What Broadwell did next was a signature feature of her resilience and drive — and what detractors say is her tendency to overstate her credentials.
Broadwell eventually leveraged her unfinished dissertation into a best-selling biography of Petraeus, a project that gave her almost unlimited access to the general when he commanded U.S. troops in Afghanistan and later when he was director of the CIA. That access led to the extramarital affair that upended Petraeus’s career and shined a bright light on Broadwell’s.
A few months after leaving Harvard in 2008, Broadwell began a full-bore effort to remake herself as a highly visible player in Washington’s insular foreign policy community. At the time, she and her husband, a radiologist, were raising toddlers and preparing to move to Charlotte, where he was setting up his practice.

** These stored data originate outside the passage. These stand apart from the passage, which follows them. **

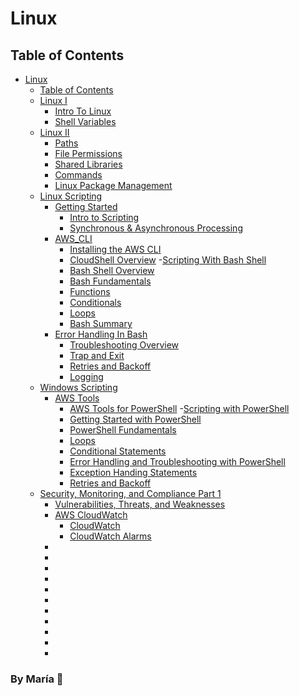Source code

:# Linux

## Table of Contents

- [Linux](#linux)
    - [Table of Contents](#table-of-contents)
    - [Linux I](Linux/linux_1)
        - [Intro To Linux](/Linux/linux_1/intro_linux.md)
        - [Shell Variables](/Linux/linux_1/shell_variables.md)
    - [Linux II](Linux/linux_2)
        - [Paths](/Linux/linux_2/paths.md)
        - [File Permissions](/Linux/linux_2/file_permissions.md)
        - [Shared Libraries](/Linux/linux_2/shared_libraries.md)
        - [Commands](Linux/linux_2/additional_commands.md)
        - [Linux Package Management](Linux/linux_2/package_manager.md)
    - [Linux Scripting](Linux/linux_scripting)
        - [Getting Started](Linux/linux_scripting/Getting_Started)
            - [Intro to Scripting](Linux/linux_scripting/Getting_Started/intro_scripting.md)
            - [Synchronous & Asynchronous Processing](Linux/linux_scripting/Getting_Started/synchronous_asynchronous.md)
        - [AWS_CLI](Linux/linux_scripting/AWS_CLI)
            - [Installing the AWS CLI](Linux/linux_scripting/AWS_CLI/aws_cli.md)
            - [CloudShell Overview](Linux/linux_scripting/AWS_CLI/cloudshell.md)
        -[Scripting With Bash Shell](Linux/linux_scripting/Scripting_With_Bash_Shell)
            - [Bash Shell Overview](Linux/linux_scripting/Scripting_With_Bash_Shell/bash_shell.md)
            - [Bash Fundamentals](Linux/linux_scripting/Scripting_With_Bash_Shell/bash_fundamentals.md)
            - [Functions](Linux/linux_scripting/Scripting_With_Bash_Shell/functions.md)
            - [Conditionals](Linux/linux_scripting/Scripting_With_Bash_Shell/conditionals.md)
            - [Loops](Linux/linux_scripting/Scripting_With_Bash_Shell/loops.md) 
            - [Bash Summary](Linux/linux_scripting/Scripting_With_Bash_Shell/bash_summary.md)
        - [Error Handling In Bash](Linux/linux_scripting/Error_Handling_In_Bash)
            - [Troubleshooting Overview](Linux/linux_scripting/Error_Handling_In_Bash/troubleshooting.md)
            - [Trap and Exit](Linux/linux_scripting/Error_Handling_In_Bash/trap_n_exit.md)
            - [Retries and Backoff](Linux/linux_scripting/Error_Handling_In_Bash/retries_n_backoff.md)
            - [Logging](Linux/linux_scripting/Error_Handling_In_Bash/logging.md)
    - [Windows Scripting](Linux/windows_scripting)
        - [AWS Tools](Linux/windows_scripting/AWS_Tools)
            - [AWS Tools for PowerShell](Linux/windows_scripting/AWS_Tools/AWS_tools.md)
        -[Scripting with PowerShell](Linux/windows_scripting/Scripting_with_PowerShell)
            - [Getting Started with PowerShell](Linux/windows_scripting/Scripting_with_PowerShell/getting_started_PowerShell.md)
            - [PowerShell Fundamentals](Linux/windows_scripting/Scripting_with_PowerShell/powershell_fundamentals.md) 
            - [Loops](Linux/windows_scripting/Scripting_with_PowerShell/PowerShell_loops.md)
            - [Conditional Statements](Linux/windows_scripting/Scripting_with_PowerShell/conditional_statements.md) 
            - [Error Handling and Troubleshooting with PowerShell](Linux/windows_scripting/Scripting_with_PowerShell/error_handling.md)
            - [Exception Handing Statements](Linux/windows_scripting/Scripting_with_PowerShell/exception_handling.md) 
            - [Retries and Backoff](Linux/windows_scripting/Scripting_with_PowerShell/retries_n_backoff.md)
    - [Security, Monitoring, and Compliance Part 1](Linux/smc_1) 
        - [Vulnerabilities, Threats, and Weaknesses](Linux/smc_1/vulnerabilities_threats_weaknesses.md)
        - [AWS CloudWatch](Linux/smc_1/AWS_cloudWatch)
            - [CloudWatch](Linux/smc_1/AWS_cloudWatch/cloudWatch.md)
            - [CloudWatch Alarms](Linux/smc_1/AWS_cloudWatch/cloudWatch_alarms.md)
        - []()
        - []()
        - []()
        - []()
        - []()
        - []()
        - []()
        - []()
        - []()
        - []()
        - []()


### By **María 🖤**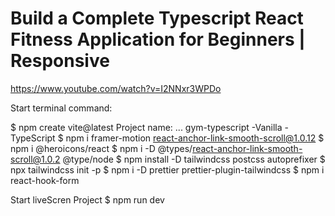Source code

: # Build a Complete Typescript React Fitness Application for Beginners | Responsive

https://www.youtube.com/watch?v=I2NNxr3WPDo


Start terminal command:

$ npm create vite@latest
Project name: ... gym-typescript
-Vanilla
-TypeScript
$ npm i framer-motion react-anchor-link-smooth-scroll@1.0.12
$ npm i @heroicons/react
$ npm i -D @types/react-anchor-link-smooth-scroll@1.0.2 @type/node
$ npm install -D tailwindcss postcss autoprefixer
$ npx tailwindcss init -p
$ npm i -D prettier prettier-plugin-tailwindcss
$ npm i react-hook-form


Start liveScren Project 
$ npm run dev


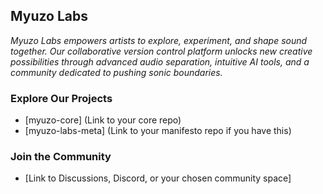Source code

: ## Myuzo Labs

*Myuzo Labs empowers artists to explore, experiment, and shape sound together. Our collaborative version control platform unlocks new creative possibilities through advanced audio separation, intuitive AI tools, and a community dedicated to pushing sonic boundaries.*

### Explore Our Projects

* [myuzo-core] (Link to your core repo)
* [myuzo-labs-meta] (Link to your manifesto repo if you have this)

### Join the Community

* [Link to Discussions, Discord, or your chosen community space]
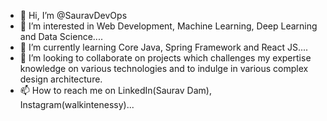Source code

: - 👋 Hi, I’m @SauravDevOps
- 👀 I’m interested in Web Development, Machine Learning, Deep Learning and Data Science....
- 🌱 I’m currently learning Core Java, Spring Framework and React JS....
- 💞️ I’m looking to collaborate on projects which challenges my expertise knowledge on various technologies and to indulge in various complex design architecture.
- 📫 How to reach me on LinkedIn(Saurav Dam), Instagram(walkintenessy)...

<!---
SauravDevOps/SauravDevOps is a ✨ special ✨ repository because its `README.md` (this file) appears on your GitHub profile.
You can click the Preview link to take a look at your changes.
--->
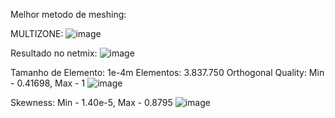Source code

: Melhor metodo de meshing:

MULTIZONE:
![image](https://github.com/user-attachments/assets/da18112d-358e-478e-a9a9-d2b022f9dca3)

Resultado no netmix:
![image](https://github.com/user-attachments/assets/994f72c4-5ec9-4fdf-a849-1bf1ca2e282d)

Tamanho de Elemento: 1e-4m
Elementos: 3.837.750
Orthogonal Quality: Min - 0.41698, Max - 1
![image](https://github.com/user-attachments/assets/7b1ac007-22bc-42bc-bcf7-c61080a4490b)



Skewness: Min - 1.40e-5,  Max - 0.8795 
![image](https://github.com/user-attachments/assets/b9b79cc9-9cfb-4a56-a29f-3d41c35ab312)

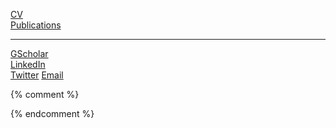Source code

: [CV](leto_peel_cv.pdf)  
[Publications](Publications.html)  

---
[GScholar](https://scholar.google.com/citations?user=GR-yASwAAAAJ&hl=en)  
[LinkedIn](https://www.linkedin.com/in/piratepeel/)  
[Twitter](https://twitter.com/PiratePeel)
[Email](mailto:l.peel@maastrichtuniversity.nl)  




{% comment %} 


{% endcomment %} 


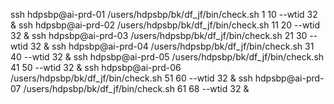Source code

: ssh hdpsbp@ai-prd-01 /users/hdpsbp/bk/df_jf/bin/check.sh 1  10 --wtid 32 & 
ssh hdpsbp@ai-prd-02 /users/hdpsbp/bk/df_jf/bin/check.sh 11 20 --wtid 32 & 
ssh hdpsbp@ai-prd-03 /users/hdpsbp/bk/df_jf/bin/check.sh 21 30 --wtid 32 & 
ssh hdpsbp@ai-prd-04 /users/hdpsbp/bk/df_jf/bin/check.sh 31 40 --wtid 32 & 
ssh hdpsbp@ai-prd-05 /users/hdpsbp/bk/df_jf/bin/check.sh 41 50 --wtid 32 & 
ssh hdpsbp@ai-prd-06 /users/hdpsbp/bk/df_jf/bin/check.sh 51 60 --wtid 32 & 
ssh hdpsbp@ai-prd-07 /users/hdpsbp/bk/df_jf/bin/check.sh 61 68 --wtid 32 & 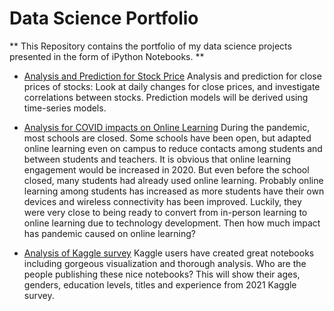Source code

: # Data Science Portfolio

** This Repository contains the portfolio of my data science projects presented in the form of iPython Notebooks. **


* [Analysis and Prediction for Stock Price](http://https://github.com/hkim369/stock-price/blob/main/Stock_analysis.ipynb)
Analysis and prediction for close prices of stocks: Look at daily changes for close prices, and investigate correlations between stocks. Prediction models will be derived using time-series models.
 
* [Analysis for COVID impacts on Online Learning](https://github.com/hkim369/Online-Learning/blob/main/trends-of-online-learning.ipynb)
During the pandemic, most schools are closed. Some schools have been open, but adapted online learning even on campus to reduce contacts among students and between students and teachers. It is obvious that online learning engagement would be increased in 2020. But even before the school closed, many students had already used online learning. Probably online learning among students has increased as more students have their own devices and wireless connectivity has been improved. Luckily, they were very close to being ready to convert from in-person learning to online learning due to technology development. Then how much impact has pandemic caused on online learning?

* [Analysis of Kaggle survey](https://github.com/hkim369/Kaggle-Survery/blob/main/age-gender-education-and-experience-5.ipynb)
Kaggle users have created great notebooks including gorgeous visualization and thorough analysis. Who are the people publishing these nice notebooks? This will show their ages, genders, education levels, titles and experience from 2021 Kaggle survey.

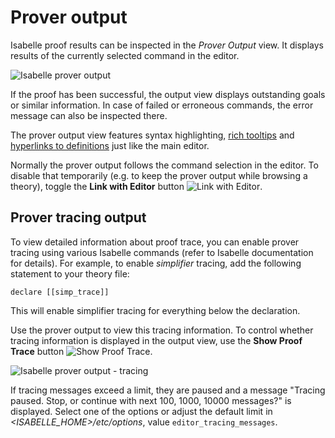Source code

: # Prover output

Isabelle proof results can be inspected in the _Prover Output_ view. It displays results of the currently selected command in the editor.

![Isabelle prover output](../images/prover-output-view.png)

If the proof has been successful, the output view displays outstanding goals or similar information. In case of failed or erroneous commands, the error message can also be inspected there.

The prover output view features syntax highlighting, [rich tooltips](tooltips.html) and [hyperlinks to definitions](go-to-definition.html) just like the main editor.

Normally the prover output follows the command selection in the editor. To disable that temporarily (e.g. to keep the prover output while browsing a theory), toggle the **Link with Editor** button ![Link with Editor](../images/synced.gif).


## Prover tracing output

To view detailed information about proof trace, you can enable prover tracing using various Isabelle commands (refer to Isabelle documentation for details). For example, to enable _simplifier_ tracing, add the following statement to your theory file:

    declare [[simp_trace]]

This will enable simplifier tracing for everything below the declaration.

Use the prover output to view this tracing information. To control whether tracing information is displayed in the output view, use the **Show Proof Trace** button ![Show Proof Trace](../images/show_trace.gif).

![Isabelle prover output - tracing](../images/prover-output-view-tracing.png)


If tracing messages exceed a limit, they are paused and a message "Tracing paused.  Stop, or continue with next 100, 1000, 10000 messages?" is displayed. Select one of the options or adjust the default limit in _\<ISABELLE\_HOME\>/etc/options_, value `editor_tracing_messages`.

In the summer of 2009, Broadwell told several prominent experts on counterinsurgency warfare that she had been asked by Gen. Stanley A. McChrystal, the newly installed commander in Afghanistan, to assemble a team of first-tier academics and experts to conduct an outside evaluation of McChrystal’s highly anticipated review of his war strategy.
She pressed experts in Washington and Cambridge, Mass., to join the panel and lobbied senior U.S. military officials in Kabul to back her fledgling “red team” effort, military jargon for an outsider evaluation. The prospective team held a couple of meetings, according to one person who was involved.
But senior military officials who were on McChrystal’s staff said Broadwell was not asked to spearhead an evaluation. The officials, who like others spoke on the condition of anonymity to discuss Broadwell and Petraeus, said her attempt to assemble a red-team review panel was rejected after McChrystal’s aides decided that her experience, her connections and her academic credentials were too thin.
“She was trying to pull together something way over her head,” said Mark R. Jacobson, a former deputy NATO senior civilian representative in Afghanistan whom Broadwell approached to serve on the team. Jacobson said he admired Broadwell’s pluck. “It was the kind of move you make in Washington when you are trying to make a name,” he said.
Others who had been approached to be part of the group said they questioned her assurances that she had the backing of top military officials. In a 2010 interview on a Web site focused on leadership, Broadwell was still saying that McChrystal had asked her to assemble the leadership team.